Ultimately, Ripley wanted to “prepare a society of liberal, intelligent and cultivated persons, whose relations with each other would permit a more wholesome and simple life than can be led amidst the pressures of our competitive institutions.”

Even though these ideas overlapped with Emerson’s speech “The American Scholar,” Emerson declined the invitation to Brook Farm. In his journal, Emerson wrote, “I do not wish to remove from my present prison to a prison a little larger. I wish to break all prisons.” He added, “Moreover, to join this body would be to traverse all my long trumpeted theory, and the instinct which spoke from it, that one man is a counterpoise to a city.”

George Ripley, without Emerson, moved forward with Brook Farm. In 1841, the Community, formally called the Institute for Agriculture and Education, was established along with its constitution. Brook Farm was organized as a joint stock company, with each share being $500. Each shareholder could enroll a student at the school.

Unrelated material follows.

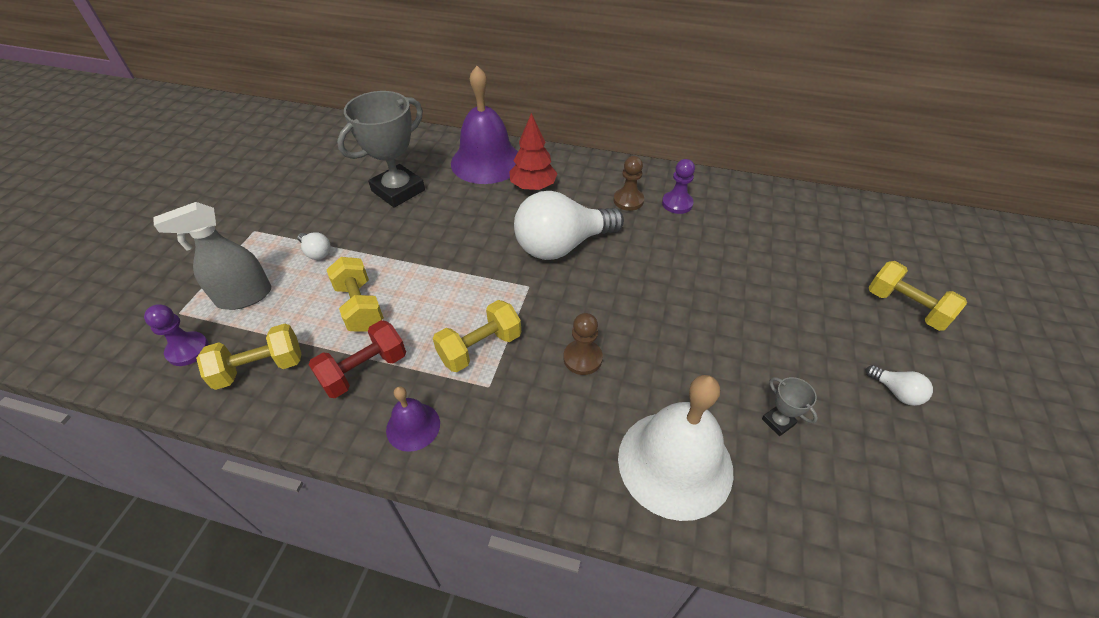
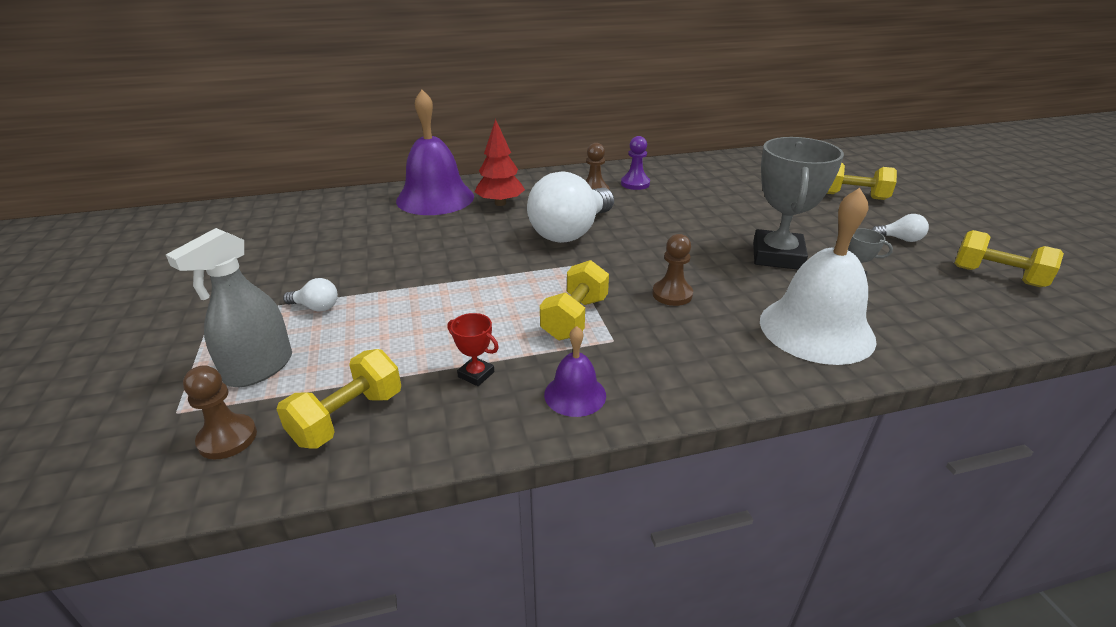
camera: 30 degrees left, 15 degrees down
purple pawn [144,304,209,366] -> brown pawn [183,365,257,459]
red dumbbell [308,320,406,398] -> red trophy [448,313,499,386]
yellow dumbbell [326,257,384,331] -> yellow dumbbell moved to [954,230,1064,287]
grey trophy [337,91,425,208] -> grey trophy moved to [753,137,844,270]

The school at Brook Farm was quite impressive. It welcomed a wide age-range of students and had an infant school, primary school, and a six-year preparatory school for college. True to Brook Farm’s overall mission, students spent an hour or two performing manual labor in addition to their lessons.

Life at Brook Farm required a lot of work. Chores included cutting straw, chopping hay, feeding cows, spreading manure, collecting firewood, planting potatoes, and harvesting squash and apples, among other things. The premise of the farm was to combine the worker and the thinker, and in some ways, George Ripley achieved this. He found that milking cows provided a nice environment for thinking, “particularly when the cow’s tail is looped up behind.”

Nathaniel Hawthorne, from Exhibit in the Peabody Essex Museum in Salem, Massachusetts. Accessed via Wikimedia Commons.

One of the more famous people to buy into, live, and work at Brook Farm was the author Nathaniel Hawthorne. He lived there for just two seasons from Spring to Fall 1841. Unlike George Ripley, Hawthorne had trouble thinking and writing at the farm. Even so, life at Brook Farm had a lasting effect on him, and in 1851 he wrote The Blithedale Romance based loosely on his time there. In the preface of the novel, he described his time at Brook Farm as “certainly, the most romantic episode” of his life— “essentially a daydream, and yet a fact.”

George P. Bradford, who was a classmate of Emerson’s at Harvard, was one of the first people to join Brook Farm. Bradford taught in the school. Many of his students sang his praises. Frederick Pratt recalled that “I learned easier and faster with him than any other teacher I was ever under.”

Margaret Fuller visited Brook Farm often enough to have a designated bedroom, but she never stayed long term. Other visitors included Ralph Waldo Emerson, who gave informal talks at the main building, called the Hive. Edmund Hosmer, Concord’s most successful farmer and an early skeptic of the Community, stopped by for picnics and garden parties.